I argue that the act of re-identification ought to be treated as an act of Algorithmic Collection of PII, and regulated as just another type of collection, albeit an indirect one. If a statistical process results in a person’s name being added to a hitherto anonymous record in a database, it is as if the data custodian went to a third party and asked them “do you know the name of the person this record is about?”. The fact that the data custodian was clever enough to avoid having to ask anyone about the identity of people in the re-identified dataset does not alter the privacy responsibilities arising. If the effect of an action is to convert anonymous data into personally identifiable information (PII), then that action collects PII. And in most places around the world, any collection of PII automatically falls under privacy regulations.
It looks like we will never guarantee anonymity, but the good news is that for privacy, we don’t actually need to. Privacy is the protection you need when you affairs are not anonymous, for privacy is a regulated state where organisations that have knowledge about you are restrained in what they do with it. Equally, the ability to de-anonymise should be restricted in accordance with orthodox privacy regulations. If a party chooses to re-identify people in an ostensibly de-identified dataset, without a good reason and without consent, then that party may be in breach of data privacy laws, just as they would be if they collected the same PII by conventional means like questionnaires or surveillance.
Surely we can all agree that re-identification demonstrations serve to shine a light on the comforting claims made by governments for instance that certain citizen datasets can be anonymised. In Australia, the government is now implementing telecommunications metadata retention laws, in the interests of national security; the metadata we are told is de-identified and “secure”. In the UK, the National Health Service plans to make de-identified patient data available to researchers. Whatever the merits of data mining in diverse fields like law enforcement and medical research, my point is that any government’s claims of anonymisation must be treated critically (if not skeptically), and subjected to strenuous and ongoing privacy impact assessment.

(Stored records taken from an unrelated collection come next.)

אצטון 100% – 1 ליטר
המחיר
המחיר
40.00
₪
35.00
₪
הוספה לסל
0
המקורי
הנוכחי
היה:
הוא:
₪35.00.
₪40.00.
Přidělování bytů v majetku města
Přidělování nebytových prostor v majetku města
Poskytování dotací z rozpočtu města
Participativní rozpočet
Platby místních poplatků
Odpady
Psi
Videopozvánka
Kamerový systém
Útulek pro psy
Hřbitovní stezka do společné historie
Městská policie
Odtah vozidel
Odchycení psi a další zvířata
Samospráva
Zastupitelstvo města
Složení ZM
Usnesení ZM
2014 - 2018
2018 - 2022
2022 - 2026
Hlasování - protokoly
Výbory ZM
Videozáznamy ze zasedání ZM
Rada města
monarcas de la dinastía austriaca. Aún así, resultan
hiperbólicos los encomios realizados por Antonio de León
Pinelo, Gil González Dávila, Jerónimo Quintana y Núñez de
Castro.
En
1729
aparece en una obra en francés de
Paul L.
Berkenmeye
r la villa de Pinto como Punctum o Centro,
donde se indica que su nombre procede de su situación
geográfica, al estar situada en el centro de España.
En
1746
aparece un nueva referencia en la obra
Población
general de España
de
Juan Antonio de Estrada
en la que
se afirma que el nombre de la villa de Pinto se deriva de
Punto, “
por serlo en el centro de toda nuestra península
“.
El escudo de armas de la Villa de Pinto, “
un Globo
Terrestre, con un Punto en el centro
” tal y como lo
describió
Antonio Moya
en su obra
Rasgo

Privacy, like security, can never be perfect. Privacy advocates must avoid giving the impression that they seek unrealistic guarantees of anonymity. There must be more to privacy than identity obscuration (to use a more technically correct term than “de-identification”). Medical research should proceed on the basis of reasonable risks being taken in return for beneficial outcomes, with strong sanctions against abuses including unwarranted re-identification. And then there wouldn’t need to be a moral panic over re-identification if and when it does occur, because anonymity, while highly desirable, is not essential for privacy in any case.